**Problem statement:**
Pick out every line in the data below that contains the string "Science", and copy each one. Case counts.

**Provided records:**
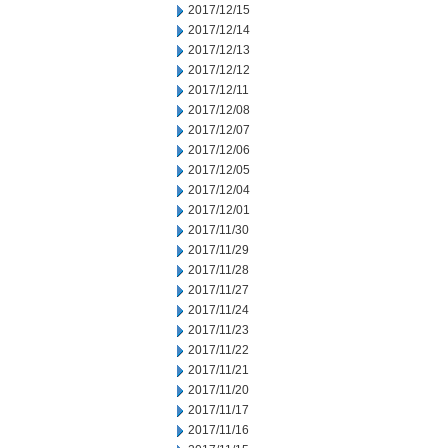
2017/12/15
2017/12/14
2017/12/13
2017/12/12
2017/12/11
2017/12/08
2017/12/07
2017/12/06
2017/12/05
2017/12/04
2017/12/01
2017/11/30
2017/11/29
2017/11/28
2017/11/27
2017/11/24
2017/11/23
2017/11/22
2017/11/21
2017/11/20
2017/11/17
2017/11/16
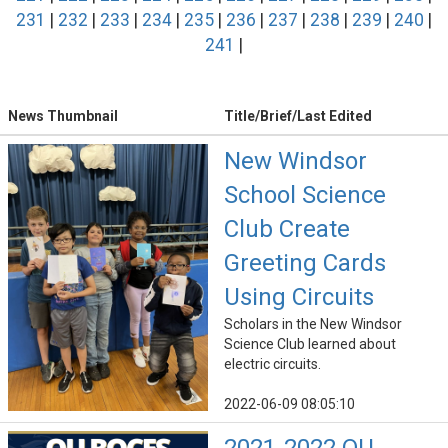
231
|
232
|
233
|
234
|
235
|
236
|
237
|
238
|
239
|
240
|
241
|
News Thumbnail
Title/Brief/Last Edited
New Windsor
School Science
Club Create
Greeting Cards
Using Circuits
Scholars in the New Windsor
Science Club learned about
electric circuits.
2022-06-09 08:05:10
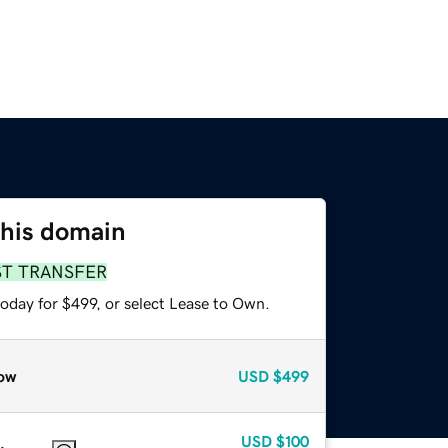
this domain
ST TRANSFER
oday for $499, or select Lease to Own.
ow
USD
$499
USD
$100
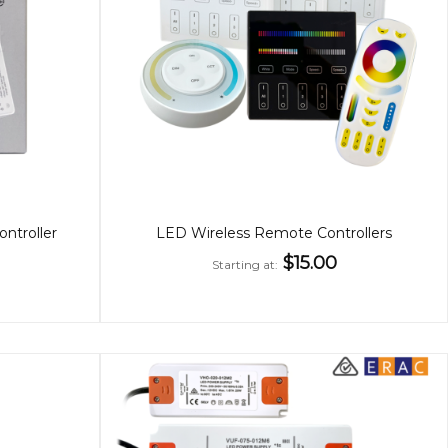
troller
LED Wireless Remote Controllers
$15.00
Starting at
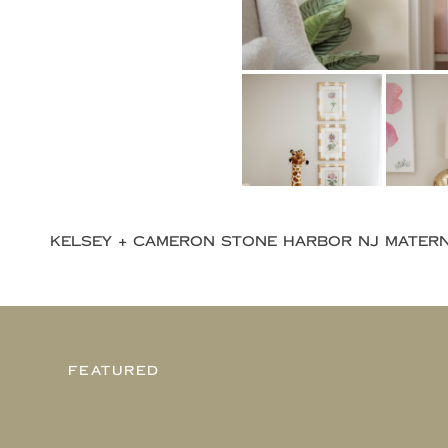
FEATURED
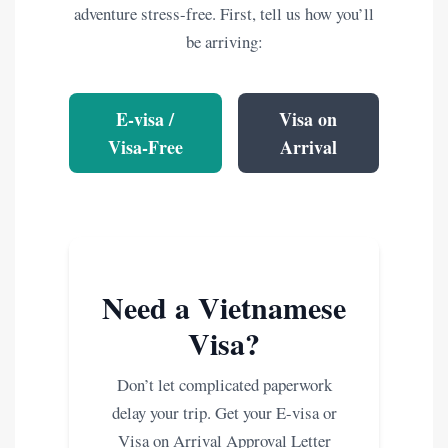
adventure stress-free. First, tell us how you’ll
be arriving:
E-visa /
Visa on
Visa-Free
Arrival
Need a Vietnamese
Visa?
Don’t let complicated paperwork
delay your trip. Get your E-visa or
Visa on Arrival Approval Letter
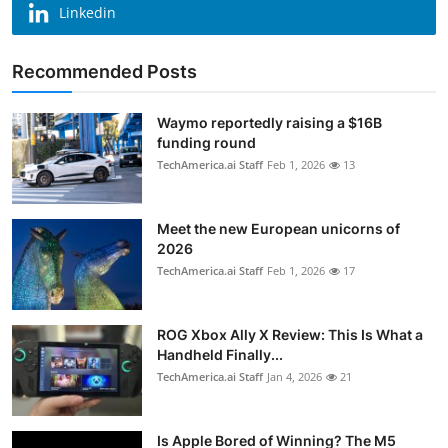
Linkedin
Recommended Posts
Waymo reportedly raising a $16B
funding round
TechAmerica.ai Staff
Feb 1, 2026
13
Meet the new European unicorns of
2026
TechAmerica.ai Staff
Feb 1, 2026
17
ROG Xbox Ally X Review: This Is What a
Handheld Finally...
TechAmerica.ai Staff
Jan 4, 2026
21
Is Apple Bored of Winning? The M5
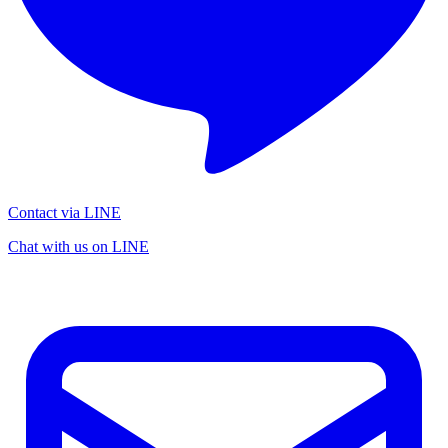
Contact via LINE
Chat with us on LINE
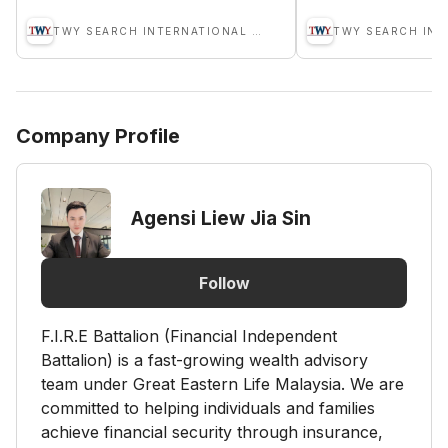
TWY SEARCH INTERNATIONAL SDN BHD
Company Profile
Agensi Liew Jia Sin
Follow
F.I.R.E Battalion (Financial Independent
Battalion) is a fast-growing wealth advisory
team under Great Eastern Life Malaysia. We are
committed to helping individuals and families
achieve financial security through insurance,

**Expected output:**
School Science
Science Club learned about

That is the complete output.